Over the past few months before its release on March 8, 2016, advertisements on the game were pushed through Steam, an internet-based digital distribution platform where people from anywhere can buy the games online and have it stored in their PC or console systems. On Steam, The Division had beta-keys that allowed players to experience the game even before its release. Suffice to say during these moments from the start of the game, the reviews were mixed. A good portion of the players were annoyed about the bugs in the system and the lackluster server from the launch.

The game is the first of its kind in the Ubisoft franchise and players already have themselves questioning it in comparison to the ever popular post-apocalyptic, viral wasteland category.

Storm, with a record of 26.9 hours logged on this game, calls the storyline “pathetic” and delves into his issue with the PvP content, called the “Dark Zone.” He states, “The best gear in the game, ostensibly the goal for most people playing an RPG, is gated behind an experience that relishes having other players steal your hard-earned loot…Why they would put this DayZ/Rust-style anarchy as the center of endgame is beyond me.” DayZ and Rust, are also survival based games, focused on the idea that if you aren’t able to defend yourself, you may lose everything.

Storm is right in this sense, because The Division is grounded with RPG concepts where the strength of your equipped items and gear, will make or break your experience. Better weapons and armor allow your character to have more of the advantage going into battle, with rawer power to your weapon damage and higher durability to take on more damage. To have the fruits of your efforts, the countless hours of scrounging, and careful decisions, stolen is devastating.

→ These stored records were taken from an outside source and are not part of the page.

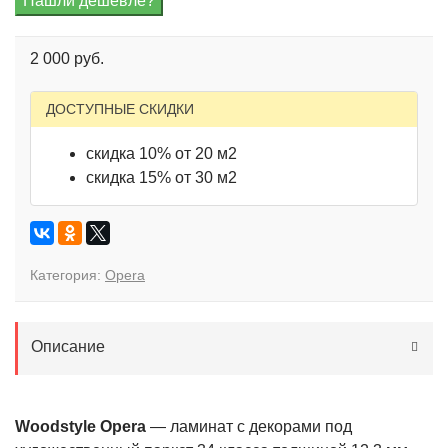
2 000 руб.
ДОСТУПНЫЕ СКИДКИ
скидка 10% от 20 м2
скидка 15% от 30 м2
Категория:
Opera
Описание
Woodstyle Opera
— ламинат с декорами под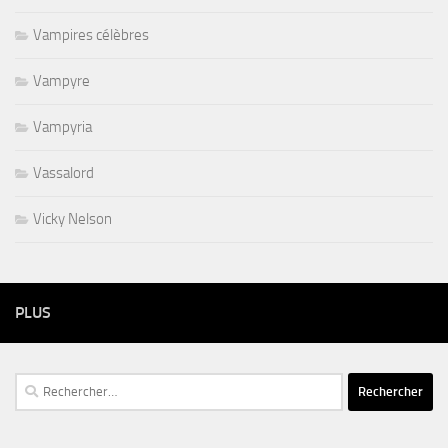
Vampires célèbres
Vampyre
Vampyria
Vassalord
Vicky Nelson
PLUS
Rechercher :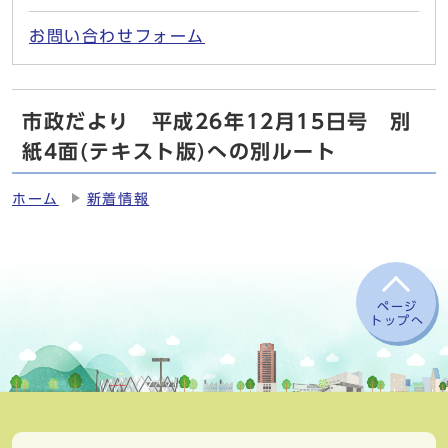
お問い合わせフォーム
市政だより 平成26年12月15日号 別
紙4面(テキスト版)への別ルート
ホーム
新着情報
ページ
トップへ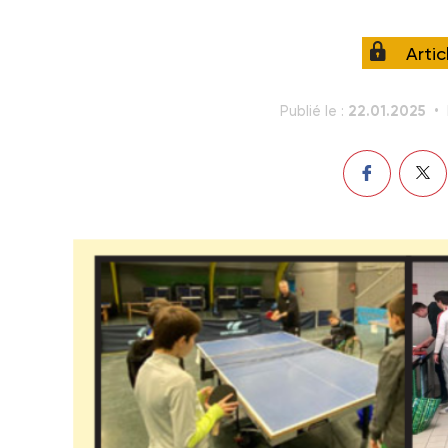
Arti
22.01.2025
Publié le :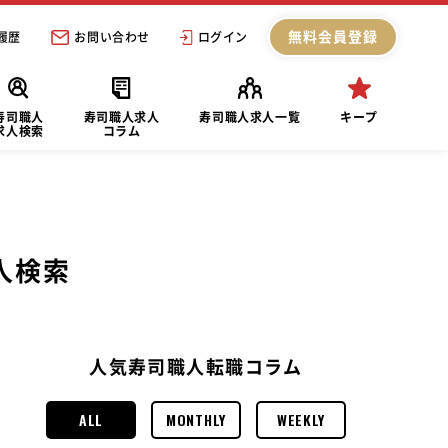
無料会員登録
履歴
お問い合わせ
ログイン
寿司職人
寿司職人求人
寿司職人求人一覧
キープ
求人検索
コラム
人検索
人気寿司職人転職コラム
ALL
MONTHLY
WEEKLY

In this same strain, Mistah Cookie, with a 62-hour record responds to negative reviews saying, “[Reviewers are] bashing the game for its repetitiveness and grind without even keeping in the mind the genre. Such games are meant to be like this.” He compares this experience to the games, Diablo, Destiny, Torchlight, Van Helsing, and Path of Exile that follow similar formulas in how they become “grinding” or “farming” games, because of the amount of time it takes to repeat the same missions or quests. It turns into the type of game where players who aren’t used to “grinding” for items are subjected to mind-numbing boredom, as their take on the questline now becomes obligatory rather than fun.

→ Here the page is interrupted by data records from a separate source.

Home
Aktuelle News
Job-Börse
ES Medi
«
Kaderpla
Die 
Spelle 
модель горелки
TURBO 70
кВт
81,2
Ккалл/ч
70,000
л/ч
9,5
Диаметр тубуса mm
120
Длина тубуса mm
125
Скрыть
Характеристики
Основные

Scott Butterworth vouches for the game’s playability when it had just come out and he explains that it does a good job of easing the player into the situation. They aren’t thrown into the chaos of riots and looters in Manhattan, but start off at a calmer situation in Brooklyn. There’s enough narrative to carry you through without completely displacing the motive and gameplay.

Most of the mixed reviews about The Division occurred around the first few days of its release. Given more than a week, the reviews on Steam have changed to mostly positive. It makes sense because of the way that the game is made to be an online, open world experience, where the gamers flooded the servers from the sheer amount of people trying to get into it. There’s bound to be issues in the beginning as opposed to a single-player, physical copy with limited space.

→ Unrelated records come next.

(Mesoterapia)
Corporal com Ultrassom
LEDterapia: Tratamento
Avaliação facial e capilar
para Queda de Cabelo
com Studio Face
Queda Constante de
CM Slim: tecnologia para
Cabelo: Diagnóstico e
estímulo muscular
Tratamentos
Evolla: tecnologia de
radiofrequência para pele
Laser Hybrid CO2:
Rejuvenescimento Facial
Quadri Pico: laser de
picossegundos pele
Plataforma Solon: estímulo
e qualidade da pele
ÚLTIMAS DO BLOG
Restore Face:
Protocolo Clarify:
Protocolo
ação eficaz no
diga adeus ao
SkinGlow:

If players are still unsatisfied with their experience, there is something else to note: Ubisoft is planning on expanding and developing the game over the course of the year with five free incoming updates: April titled, “Incursions” is directed towards co-op with other players in a four-man squad; May, update 1.2 is targeted at PvP in the Dark Zone; June, is the first Expansion with players being able to go underground the city; summer, is the second Expansion of survival, where players are given limited supplies to see how long they’ll last before they turn rogue; and finally winter is the third Expansion titled, Last Stand, where players and their squad have to gear up and recruit other agents to fight a deadly new foe.

It comes down to whether the game is likely to end up in your list. So far, the reviews are coming up positive and players are having a blast exploring what remains. This could be one that’s worth the $60 if you enjoy survival-based, shooters and multiplayer action.